Последний из праведников | страница 57



Биньямин уткнулся в котелок и без всякого удовольствия принялся за кошерные сосиски. «Я, наверно, слишком надоедаю этому несчастному парню, но если бы он только знал, как мне и больно и тепло в его обществе…»

На минуту перестав жевать, Биньямин, наверно, в тысячный раз вернулся к наболевшему вопросу: пресловутое «острие» колет только других или его самого тоже?

Однако Биньямин почувствовал большое облегчение (хоть и упрекнул себя в том), когда на следующий день, проходя по дороге на работу мимо молодого человека из Галиции, убедился, что тот едва скользнул по нему пустым взглядом. Молодой человек лежал на кровати одетый и бесцеремонно выставил босые грязные ноги прямо под нос детям, которые играли возле него в «коридоре», стучась в воображаемые двери. На его лице не дрогнул ни один мускул. Да, он окончательно перерубил последнее волокно слабого крепления, удерживавшего его еще в синагоге, и теперь Биньямину казалось, что он с каждым днем все дальше и дальше уходит от родного берега, плывет на своей кровати в открытое море, известное лишь ему одному, и только грозные бури отражаются в его глазах.

Однако молодой человек из Галиции, с которым у Биньямина, как он считал, все было кончено, появился в его жизни снова — на сей раз в образе товарищей Биньямина по швейной мастерской. Они тоже были заражены (правда, в меньшей степени) «берлинской лихорадкой», как он сам назвал это душевное состояние, когда пришел его черед испытать это состояние на себе.
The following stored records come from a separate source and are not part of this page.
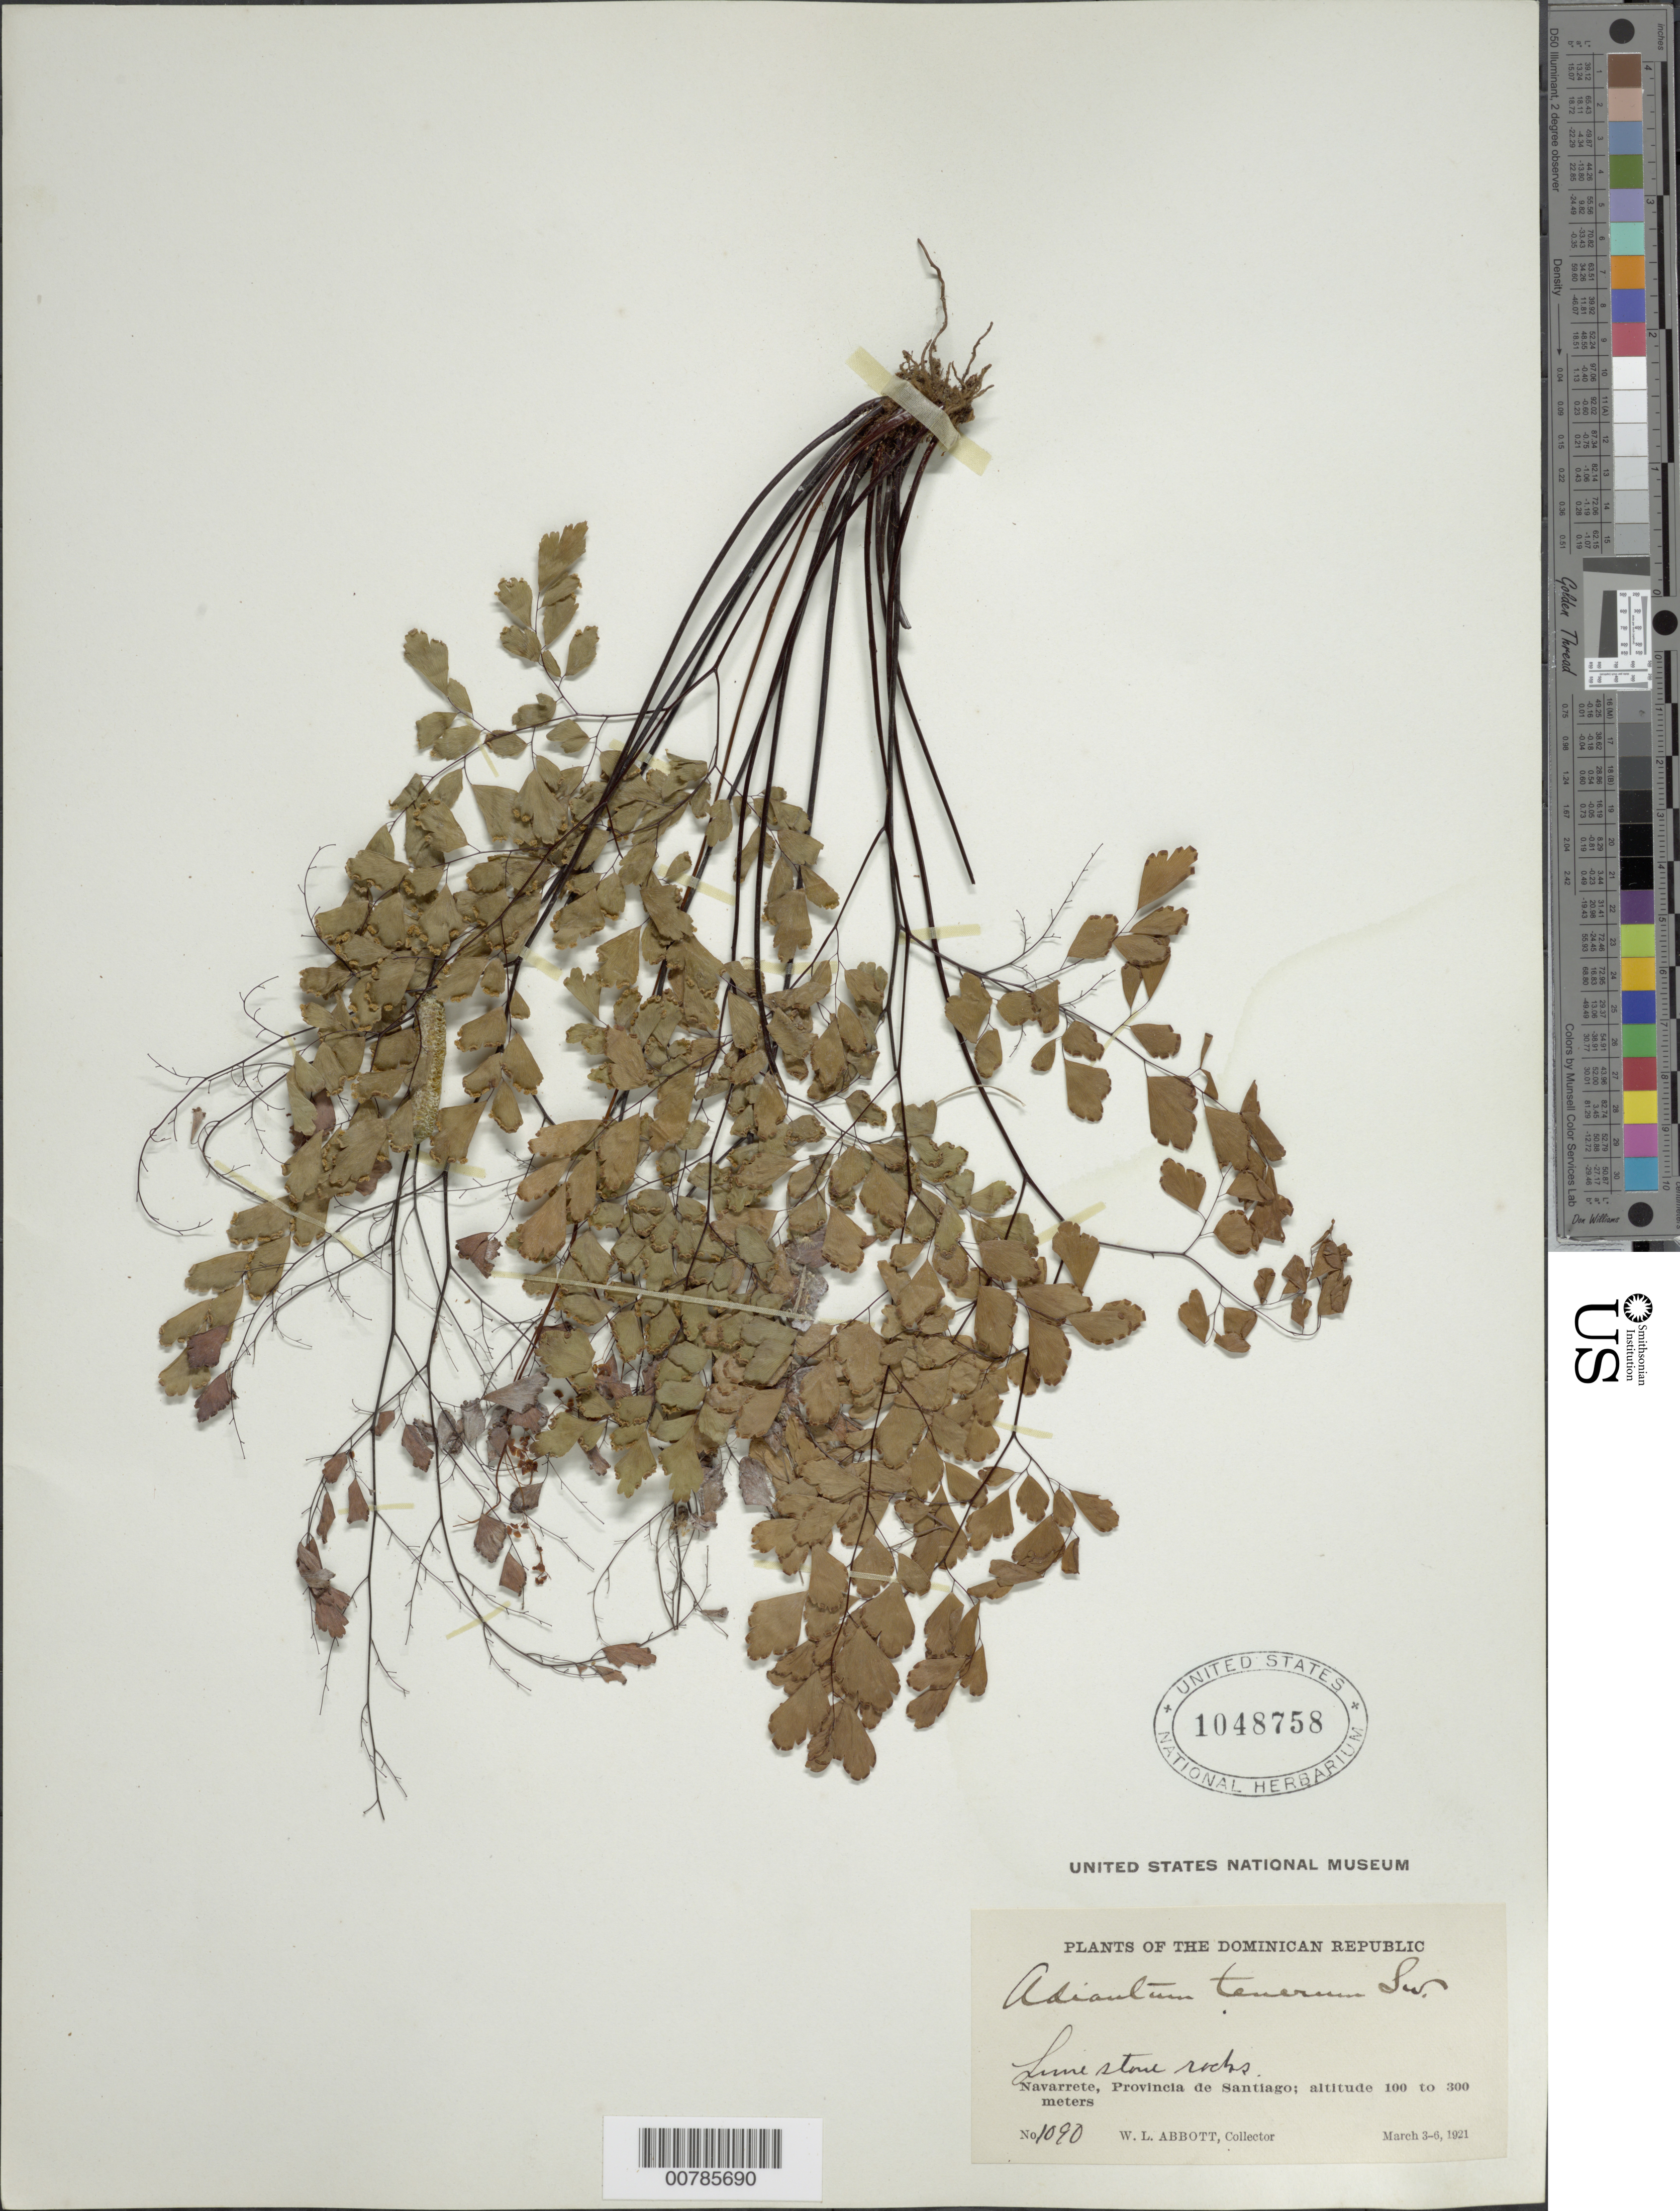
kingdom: Plantae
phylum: Tracheophyta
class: Polypodiopsida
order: Polypodiales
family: Pteridaceae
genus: Adiantum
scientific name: Adiantum tenerum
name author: Sw.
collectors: W. L. Abbott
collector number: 1090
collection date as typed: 03 Mar 1910 to 06 Mar 1921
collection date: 1910-03-03/1921-03-06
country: Dominican Republic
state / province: Santiago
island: Hispaniola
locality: Navarrete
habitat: Limestone rocks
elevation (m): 100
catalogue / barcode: US 1048758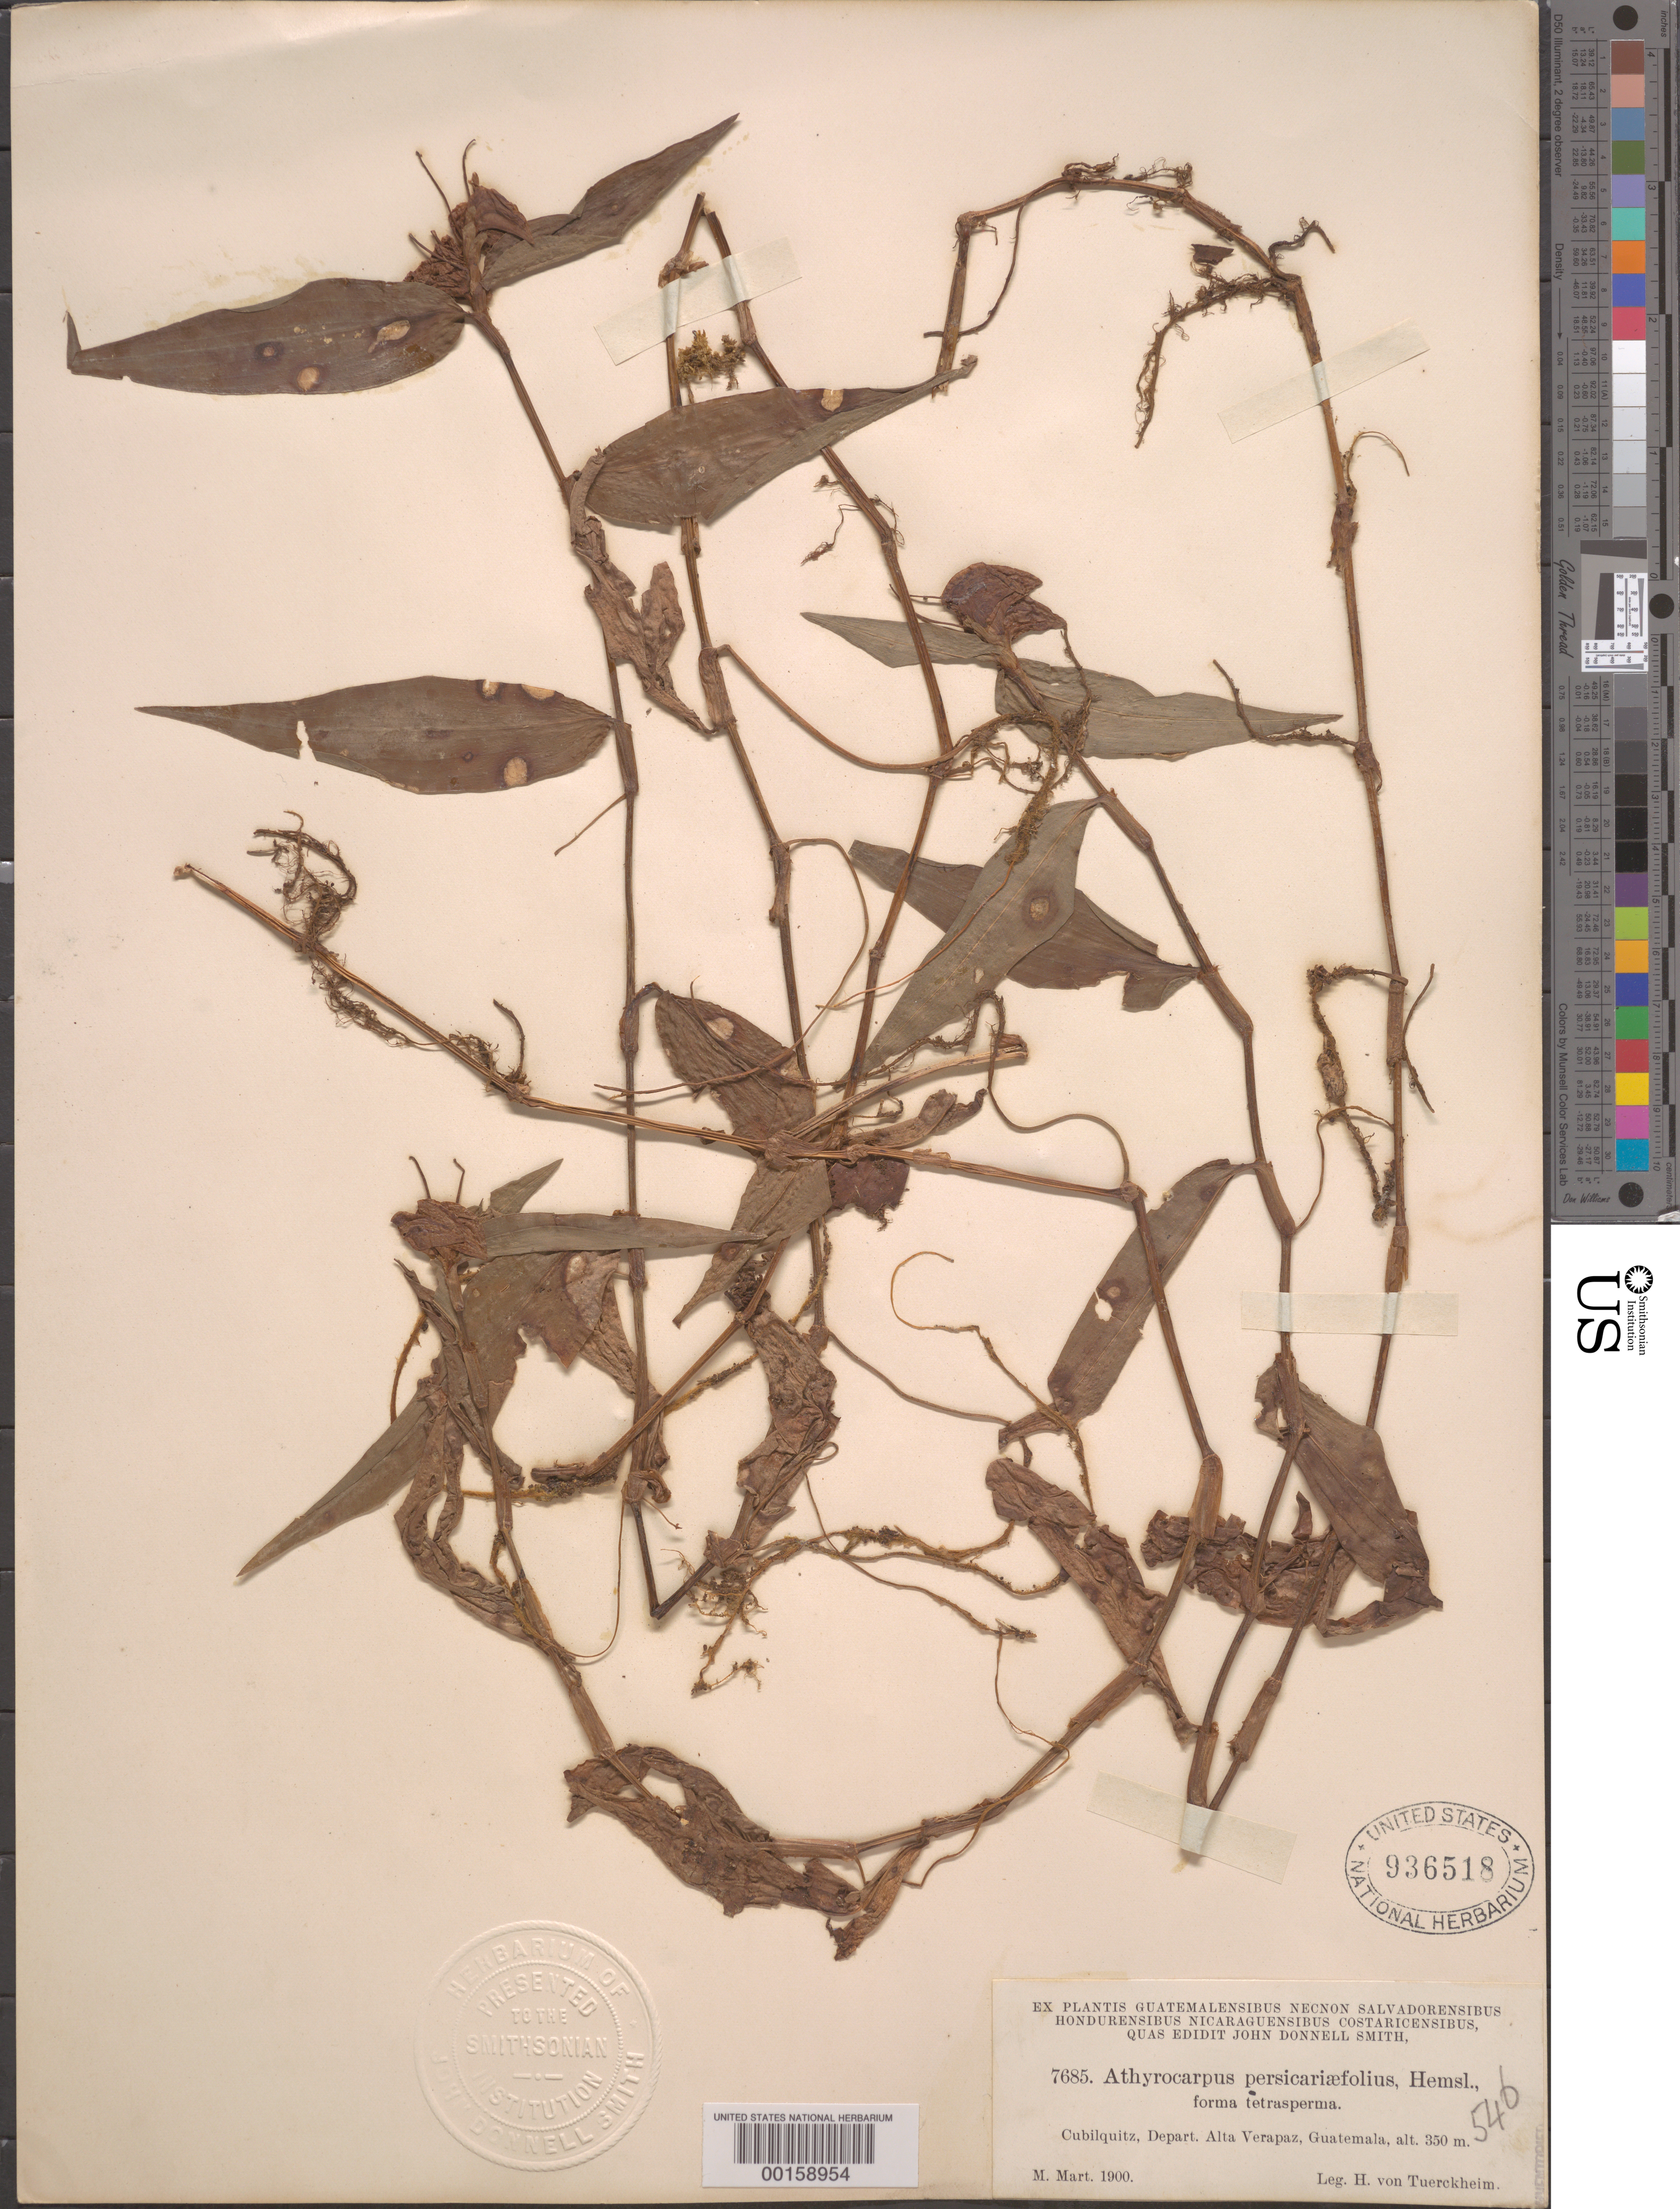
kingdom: Plantae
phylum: Tracheophyta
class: Liliopsida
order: Commelinales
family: Commelinaceae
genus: Commelina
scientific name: Commelina rufipes var. glabrata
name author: (D.R. Hunt) Faden & D.R. Hunt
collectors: H. von Türckheim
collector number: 7685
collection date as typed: Mar 1900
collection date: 1900-03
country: Guatemala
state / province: Alta Verapaz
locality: Cubilquitz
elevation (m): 350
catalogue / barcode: US 936518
Все работники господина Фламбойма были беженцами, уцелевшими от погромов. И, хотя на всех остались, можно сказать, следы кораблекрушения, в мастерской царила атмосфера язвительной насмешки и горькой иронии по поводу прошлой жизни в Польше или в России, которую они старались представить в более черном свете, чем она была на самом деле. Какой-то бесовский дух вселился в этих несчастных людей. Он превращал чистую воду в кровь, уничтожал на корню само понятие добра, не давал взрасти ни одному побегу еврейской мысли. Биньямин протягивал руку, и ему чудилось, будто он видит, как на ней появляются когти. Он никому не противоречил, благоразумно не поднимал головы от иголки, но это не помогало: все копья, стрелы и шпильки были направлены именно против него. Над ним потешались. Однажды в отсутствие хозяина закройщик по имени Лембке Давидович вскочил на стол и, «по-берлински» оскалившись, не то серьезно, не то плаксиво выкрикнул:

— Послушайте, если наш раввинчик будет и дальше оставаться девственником, у него на спине крылышки вырастут! Вот будет здорово! Всем хватит пищи! Вы или я, или последний немецкий сморчок — кто только проголодается, тот и цапнет себе крылышко или лапку, и — пожалуйста, ешь на здоровье! А знаете, что будет потом? Кроме ангельского сердечка, ничего не останется! А скажите мне, дорогие мои соотечественники, кто позарится на сердце, на этот дряблый кусочек мяса? Грош ему цена в базарный день! Даже на берлинской бирже он и то не котируется! И вот тогда возьмут этот жалкий ошметок, усадят в поезд, и ту-ту! Гремите, Божьи трубы: еврейское сердечко едет домой!